→ Directions:
Copy the entries word for word. Keep the pictures out.

Saved entries:
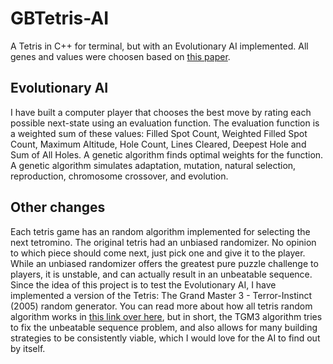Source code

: # GBTetris-AI
A Tetris in C++ for terminal, but with an Evolutionary AI implemented. All genes and values were choosen based on [this paper](http://www.cs.uml.edu/ecg/uploads/AIfall10/eshahar_rwest_GATetris.pdf).

## Evolutionary AI 
I have built a computer player that chooses the best move by rating each possible next-state using an evaluation function. The evaluation function is a weighted sum of these values: Filled Spot Count, Weighted Filled Spot Count, Maximum Altitude, Hole Count, Lines Cleared, Deepest Hole and Sum of All Holes. A genetic algorithm finds optimal weights for the function. A genetic algorithm simulates adaptation, mutation, natural selection, reproduction, chromosome crossover, and evolution.

## Other changes
Each tetris game has an random algorithm implemented for selecting the next tetromino. The original tetris had an unbiased randomizer. No opinion to which piece should come next, just pick one and give it to the player. While an unbiased randomizer offers the greatest pure puzzle challenge to players, it is unstable, and can actually result in an unbeatable sequence. Since the idea of this project is to test the Evolutionary AI, I have implemented a version of the Tetris: The Grand Master 3 - Terror-Instinct (2005) random generator. You can read more about how all tetris random algorithm works in [this link over here](https://simon.lc/the-history-of-tetris-randomizers), but in short, the TGM3 algorithm tries to fix the unbeatable sequence problem, and also allows for many building strategies to be consistently viable, which I would love for the AI to find out by itself.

→ Written reply:
Source code

: # GBTetris-AI
A Tetris in C++ for terminal, but with an Evolutionary AI implemented. All genes and values were choosen based on [this paper](http://www.cs.uml.edu/ecg/uploads/AIfall10/eshahar_rwest_GATetris.pdf).

## Evolutionary AI 
I have built a computer player that chooses the best move by rating each possible next-state using an evaluation function. The evaluation function is a weighted sum of these values: Filled Spot Count, Weighted Filled Spot Count, Maximum Altitude, Hole Count, Lines Cleared, Deepest Hole and Sum of All Holes. A genetic algorithm finds optimal weights for the function. A genetic algorithm simulates adaptation, mutation, natural selection, reproduction, chromosome crossover, and evolution.

## Other changes
Each tetris game has an random algorithm implemented for selecting the next tetromino. The original tetris had an unbiased randomizer. No opinion to which piece should come next, just pick one and give it to the player. While an unbiased randomizer offers the greatest pure puzzle challenge to players, it is unstable, and can actually result in an unbeatable sequence. Since the idea of this project is to test the Evolutionary AI, I have implemented a version of the Tetris: The Grand Master 3 - Terror-Instinct (2005) random generator. You can read more about how all tetris random algorithm works in [this link over here](https://simon.lc/the-history-of-tetris-randomizers), but in short, the TGM3 algorithm tries to fix the unbeatable sequence problem, and also allows for many building strategies to be consistently viable, which I would love for the AI to find out by itself.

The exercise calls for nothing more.